READING PASSAGE »

Now there's market pressure for you - just FOUR universities cut tuition fees

OFFA has revealed today that just FOUR universities have cut the cost of their first degrees to squeeze in under the £7,500 tuition fee threshold set by the government.

The four are the University of Chester, the University of Cumbria, the Institute of Education and Teesside University.  Sparsholt College is the one college to have reduced its fees.

These are the only institutions to have cut the price of their main undergradaute degrees for 2012 despite the introduction of the new "core-margin" policy intended to create a competitive market in higher education and drive down fees.

While 24 universities have agreed revised access agreements with the Office for Fair Access, most of them have only cut the cost of foundation courses or revised the subsidies they offer students. Bursaries (which don't reduce average fee levels) are out, fee waivers (which do) are in.

Across all the institutions that revised their access agreements, OFFA reports

  • an increase of £37.4m in fee waivers
  • a reduction of £13.8m in bursaries and scholarships
  • a reduction of £2.1m in outreach and retention measures.

STATED PROBLEM A »
Edit the entries starting at the line containing "pose: elev=346.8 azim=194.9" and ending at the line containing "Dot at: (199, 277)" so that "dist" becomes "distance", with everything else left as is. Leave the pictures out of your answer.

SUPPLIED RECORDS »
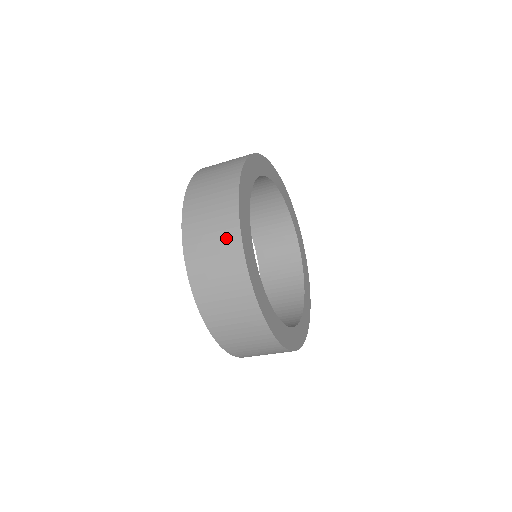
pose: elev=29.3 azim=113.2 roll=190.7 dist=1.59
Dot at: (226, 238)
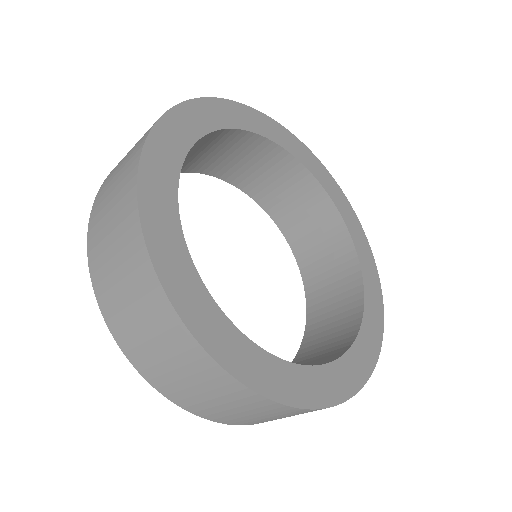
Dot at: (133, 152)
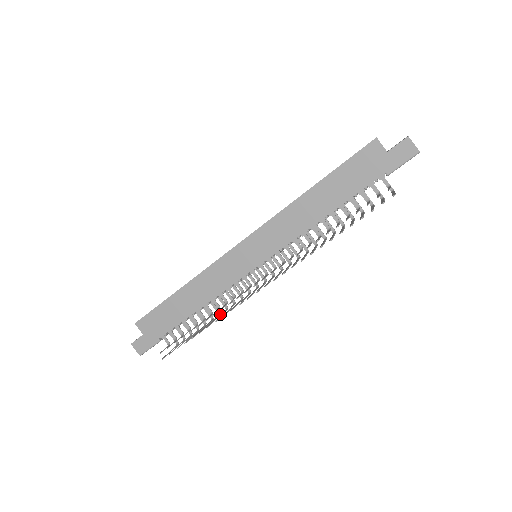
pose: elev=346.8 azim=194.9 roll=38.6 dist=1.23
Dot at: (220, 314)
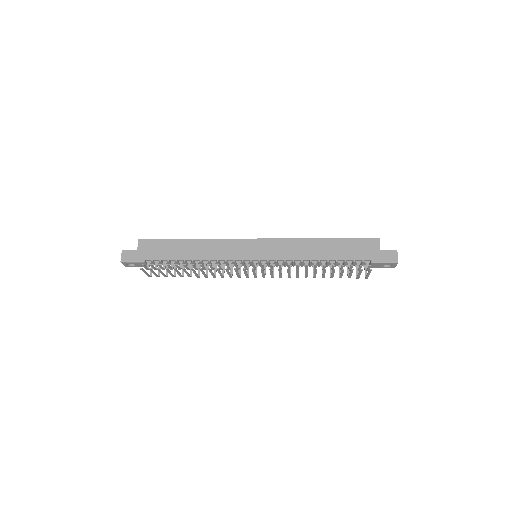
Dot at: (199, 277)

==

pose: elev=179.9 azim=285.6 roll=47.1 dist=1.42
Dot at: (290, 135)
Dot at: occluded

...

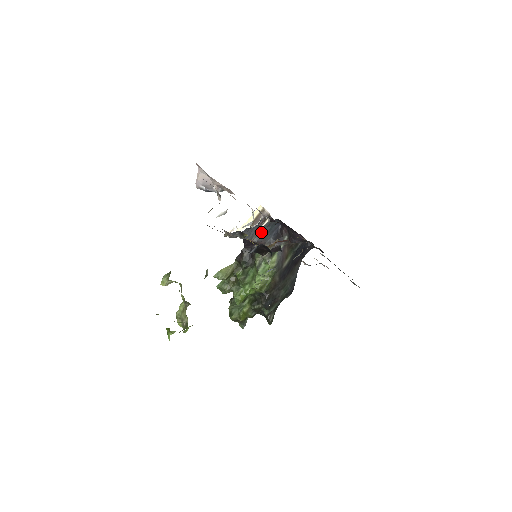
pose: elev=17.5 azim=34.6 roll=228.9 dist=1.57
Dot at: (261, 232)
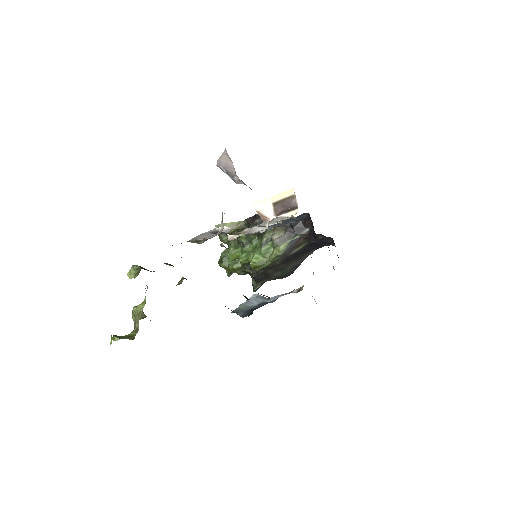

STATED PROBLEM B »
In the text on tuition fee cuts, which college reduced its fees?

PROBLEM SOLUTION A »
pose: elev=346.8 azim=194.9 roll=38.6 distance=1.23
Dot at: (220, 314)
Dot at: (199, 277)

PROBLEM SOLUTION B »
Sparsholt College.